RECITARE TASSO (Reading Tasso) The Rhythm of Solitude
A program at the same time idealistic and philological. A reading rather than a real and proper concert, originating from the necessity to cross the borders of song in order to return to the single spoken voice, to pure narration, to the emotions of the naked poetic verse. By reciting Torquato Tasso’s poetry, we wish to go in search of the very roots of the ‘Recitar Cantando’,a musical style that departs from the close connection between singing and the natural power of the spoken word. Recitare Tasso proposes the intimate space of a listening experience without filters: the voices of the narrator and cello, an instrument that sings and seduces, offer themselves to a dialogue, become a theatre of poetry. His eye scarce dwells upon this earthly scene; his ear imbibes all nature’s harmony; what history reaches, and what life presents, his breast in pleased alacrity absorbs. What’s widely scattered forth his mind collects, and his deep feelings lend the lifeless life: In his own self-formed magic circle roams this strange and wondrous man, and lures us too to wander with him, and take part in all. He seems to near us, yet remains afar; His looks are bent on us, while haply glares on him some mighty spirit’s answering gaze.

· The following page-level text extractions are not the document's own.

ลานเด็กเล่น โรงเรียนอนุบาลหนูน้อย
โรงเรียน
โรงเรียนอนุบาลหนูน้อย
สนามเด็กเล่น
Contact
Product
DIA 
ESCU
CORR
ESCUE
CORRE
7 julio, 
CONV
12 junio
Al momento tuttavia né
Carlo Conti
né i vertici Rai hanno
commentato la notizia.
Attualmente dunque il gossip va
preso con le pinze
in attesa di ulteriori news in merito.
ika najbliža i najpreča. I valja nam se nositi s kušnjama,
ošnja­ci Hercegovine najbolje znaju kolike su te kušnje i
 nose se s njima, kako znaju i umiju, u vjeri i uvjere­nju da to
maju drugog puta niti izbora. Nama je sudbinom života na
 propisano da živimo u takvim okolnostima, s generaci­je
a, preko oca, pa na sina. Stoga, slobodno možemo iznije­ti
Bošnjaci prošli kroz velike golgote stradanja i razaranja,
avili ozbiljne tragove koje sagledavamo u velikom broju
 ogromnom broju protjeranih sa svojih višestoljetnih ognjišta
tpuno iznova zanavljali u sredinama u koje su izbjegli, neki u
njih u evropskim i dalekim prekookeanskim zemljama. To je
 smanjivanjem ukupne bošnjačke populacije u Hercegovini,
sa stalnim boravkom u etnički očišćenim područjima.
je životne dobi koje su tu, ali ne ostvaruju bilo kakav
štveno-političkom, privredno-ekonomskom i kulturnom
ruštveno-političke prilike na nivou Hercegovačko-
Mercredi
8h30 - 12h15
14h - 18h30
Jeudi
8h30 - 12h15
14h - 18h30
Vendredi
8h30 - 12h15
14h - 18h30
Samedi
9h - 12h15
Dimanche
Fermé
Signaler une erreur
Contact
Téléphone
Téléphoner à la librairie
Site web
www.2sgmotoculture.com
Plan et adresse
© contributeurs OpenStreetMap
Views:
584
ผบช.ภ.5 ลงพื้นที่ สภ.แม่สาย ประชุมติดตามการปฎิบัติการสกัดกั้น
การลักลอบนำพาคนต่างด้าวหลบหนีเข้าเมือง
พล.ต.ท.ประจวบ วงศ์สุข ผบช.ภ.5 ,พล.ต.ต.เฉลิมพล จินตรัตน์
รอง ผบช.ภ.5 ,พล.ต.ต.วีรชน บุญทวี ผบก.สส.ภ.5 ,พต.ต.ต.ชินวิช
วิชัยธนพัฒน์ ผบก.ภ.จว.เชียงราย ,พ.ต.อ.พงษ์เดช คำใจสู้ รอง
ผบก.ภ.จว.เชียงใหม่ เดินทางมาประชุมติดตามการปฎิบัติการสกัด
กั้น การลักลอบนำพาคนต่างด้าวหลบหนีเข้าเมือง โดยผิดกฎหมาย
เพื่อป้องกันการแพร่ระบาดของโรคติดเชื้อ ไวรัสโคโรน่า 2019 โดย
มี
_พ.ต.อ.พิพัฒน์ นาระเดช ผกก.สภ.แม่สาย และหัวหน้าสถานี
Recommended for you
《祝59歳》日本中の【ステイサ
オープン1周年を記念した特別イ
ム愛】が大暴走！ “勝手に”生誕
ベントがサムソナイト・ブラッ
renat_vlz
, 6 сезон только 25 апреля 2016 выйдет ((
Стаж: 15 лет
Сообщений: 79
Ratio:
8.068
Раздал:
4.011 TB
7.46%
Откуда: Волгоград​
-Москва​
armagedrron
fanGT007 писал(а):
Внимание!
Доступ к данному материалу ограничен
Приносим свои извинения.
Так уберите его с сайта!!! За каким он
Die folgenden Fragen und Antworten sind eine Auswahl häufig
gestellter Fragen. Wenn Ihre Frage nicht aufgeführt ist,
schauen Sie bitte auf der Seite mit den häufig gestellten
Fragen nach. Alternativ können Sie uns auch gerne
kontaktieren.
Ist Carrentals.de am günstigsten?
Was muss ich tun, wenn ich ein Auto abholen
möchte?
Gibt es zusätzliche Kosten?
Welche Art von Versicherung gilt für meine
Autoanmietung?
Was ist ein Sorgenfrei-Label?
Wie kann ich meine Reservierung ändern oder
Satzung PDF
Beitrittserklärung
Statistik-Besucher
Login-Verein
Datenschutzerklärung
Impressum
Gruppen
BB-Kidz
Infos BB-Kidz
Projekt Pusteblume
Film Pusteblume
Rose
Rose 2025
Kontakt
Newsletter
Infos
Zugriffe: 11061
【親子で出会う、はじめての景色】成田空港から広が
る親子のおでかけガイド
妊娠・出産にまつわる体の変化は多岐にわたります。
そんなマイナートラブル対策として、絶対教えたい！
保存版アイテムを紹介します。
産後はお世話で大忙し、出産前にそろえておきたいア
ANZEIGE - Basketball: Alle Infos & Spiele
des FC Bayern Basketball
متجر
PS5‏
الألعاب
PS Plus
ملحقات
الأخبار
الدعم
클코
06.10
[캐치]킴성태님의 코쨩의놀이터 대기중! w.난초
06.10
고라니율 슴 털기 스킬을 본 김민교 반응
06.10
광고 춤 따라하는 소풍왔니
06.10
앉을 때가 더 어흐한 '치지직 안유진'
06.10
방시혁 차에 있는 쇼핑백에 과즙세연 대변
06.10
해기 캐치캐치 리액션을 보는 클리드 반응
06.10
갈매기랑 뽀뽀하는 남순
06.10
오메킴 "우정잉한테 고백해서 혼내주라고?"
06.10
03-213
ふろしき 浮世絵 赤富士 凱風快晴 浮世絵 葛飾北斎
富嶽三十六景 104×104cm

Such is the picture Johann Wolfgang von Goethe painted of Torquato Tasso in the first act of his 1799 drama of the same name, by voice of the character of Eleonora d’Este. The condition humaine of the poet, the events of his life as a courtier, the exceptional and pathological movements of his inner world are all present in these readings, that bring out the natural way in which they are transferred to moral, esthetical and structural categories. The external and generical for Torquato Tasso are the internal and the particular, and the poet’s inclination to delude himself by escaping the reason of things becomes the fundamental principle from which departs a distinctive stylistic mode: the “rhythm of solitude”. With the sometimes little known verses of the poet, and the sounds of music only apparently distant, we go in search of the core from which Tasso’s poetry takes its origin.
Few lines of a life
Torquato Tasso was born in Sorrento on 11 March 1544. A restless childhood and the premature death of his mother, that occurred when Torquato was only twelve years old, mark his character and make him into a tormented spirit of unstable temperament. Of solid instruction and Catholic education, at the age of twenty-one he entered the service of Cardinal Luigi d’Este and then of his brother duke Alfonso II. He worked under Alfonso’s protectorate for several years, with occasional interruptions. Torquato Tasso lived a life of wandering from one court to another in the hope of obtaining also the protection of the de’ Medici and the Pope, but remaining unsuccesful, he eventually returned to Ferrara in the service of the dukes d’Este. His destiny was marked by many a dark page: signs of mental imbalance started to become manifest and in 1579 he was locked away in the Ospedale di Sant’Anna, where he remained for seven long years. The emotional instability he suffered brought him to the conviction he was a heretic, and several times he requested for a hearing at the Tribunal of the Inquisition, from which he always came out absolved. In the last years of his life, passed between Rome and Naples, Tasso found a serenity both spiritual and economic, that allowed him to gain numerous acknowledgements. Death came to him in Rome, at the age of 51 years, on 25 April 1595.
‘An apparent distance' is perhaps what best describes our approach. We have associated very different historical times to keep alive the connection that makes every form of art the highest expression of human passions and sufferings. In Recitare Tasso, music underpins the spoken word, but traces an oblique path towards the verses not only from a timing perspective but, inevitably, at an interpretational level. Although the two means of expression appear distant from one another, they have a common denominator – the quest for re-creating the feelings and turmoils within each of us. Reger, Britten, Gubaidulina, Weinberg and Morini are composers who use a modern language but convey eternal emotions. In our programme, the poet’s verses create an emotional tapestry for the cello’s voice, with surprising results. Centuries that are far apart blend into a contemporary dialogue. Recitare Tasso combines twentieth century and contemporary cello solo repertoire, a relatively unfrequent choice in concert halls, with the poetry and prose of Torquato Tasso, a literary achievement that is too often relegated to schools and universities. A story of rediscovery whose aim is to draw the listener away from the noise of modernity, and closer to forgotten authors who cry out to the depths of who we are.